Performing this check prior to every dive trip will prevent most gear failures and can save you from what can be costly on site repairs. Now, you are ready to pack your gear.
Rigging Your Equipment
Before we move to packing your gear, we should look at how to rig your equipment since this is really a part of preparation. As a general rule, good equipment rigging simply means being environmentally friendly and entanglement-resistant. In other words: No dangles.
Most regulators have multiple hose ports. Choose the ports so that the hoses are routed as close as possible to your body. Regulator hoses that stick way out before coming back into the diver’s mouth add to jaw fatigue and increase the probability that your regulator will be knocked from your mouth while diving.
Next, evaluate all of the additional equipment that you carry with you on every dive. With the possible exception of inland cave diving, you should have a surface marker buoy or safety sausage, and a sonic alert device, like a Dive Alert, on every dive. You should also have a sharp, well-maintained cutting instrument that is preferably mounted on your BCD or upper body. An oversized knife strapped to the leg is a true sign of an inexperienced diver (or a “Sea Hunt” wannabe) because your leg is the appendage where the knife itself is most likely to become a source of entanglement and the leg is the place you are least likely to be able to reach in a true emergency.

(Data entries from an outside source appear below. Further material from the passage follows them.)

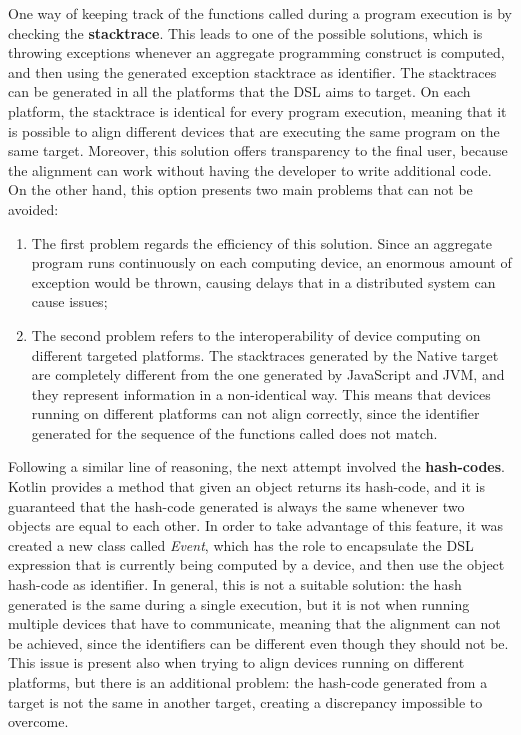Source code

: One way of keeping track of the functions called during a program execution is by checking the \textbf{stacktrace}. This leads to one of the possible solutions, which is throwing exceptions whenever an aggregate programming construct is computed, and then using the generated exception stacktrace as identifier.\newline
The stacktraces can be generated in all the platforms that the DSL aims to target. On each platform, the stacktrace is identical for every program execution, meaning that it is possible to align different devices that are executing the same program on the same target.\newline
Moreover, this solution offers transparency to the final user, because the alignment can work without having the developer to write additional code.\newline
On the other hand, this option presents two main problems that can not be avoided:
\begin{enumerate}
    \item The first problem regards the efficiency of this solution. Since an aggregate program runs continuously on each computing device, an enormous amount of exception would be thrown, causing delays that in a distributed system can cause issues;
    \item The second problem refers to the interoperability of device computing on different targeted platforms. The stacktraces generated by the Native target are completely different from the one generated by JavaScript and JVM, and they represent information in a non-identical way. This means that devices running on different platforms can not align correctly, since the identifier generated for the sequence of the functions called does not match.
\end{enumerate}

Following a similar line of reasoning, the next attempt involved the \textbf{hash-codes}. Kotlin provides a method that given an object returns its hash-code, and it is guaranteed that the hash-code generated is always the same whenever two objects are equal to each other. In order to take advantage of this feature, it was created a new class called \textit{Event}, which has the role to encapsulate the DSL expression that is currently being computed by a device, and then use the object hash-code as identifier.\newline
In general, this is not a suitable solution: the hash generated is the same during a single execution, but it is not when running multiple devices that have to communicate, meaning that the alignment can not be achieved, since the identifiers can be different even though they should not be.\newline
This issue is present also when trying to align devices running on different platforms, but there is an additional problem: the hash-code generated from a target is not the same in another target, creating a discrepancy impossible to overcome.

Other than these items, most everything else that divers carry is usually excessive. Obvious exceptions are cameras for photographers and spearguns for sprearfishermen. Unless you are diving for the express purpose of recovering pirate gold from a known Spanish shipwreck, leave that flapping net bag on the boat. Be sure that you have a way to secure everything that you carry, preferably in a pocket or securely strapped down in a location that does not dangle. A properly rigged diver can lay face down in the water with nothing dangling below his body or below the bladder of his jacket style BCD – yes, this includes the octopus and gauges. You should be able to drag your body over a shipwreck rail, facedown with few or no snags to stop your forward progress. Keep in mind that dangles do more than put you at risk of entanglement. They also stir up silt and destroy delicate reef structure. Remember: If it dangles, it tangles and it mangles. (For practical experience and training on how to rig gear for streamlined perfection, enroll in a cavern certification course with a qualified instructor.)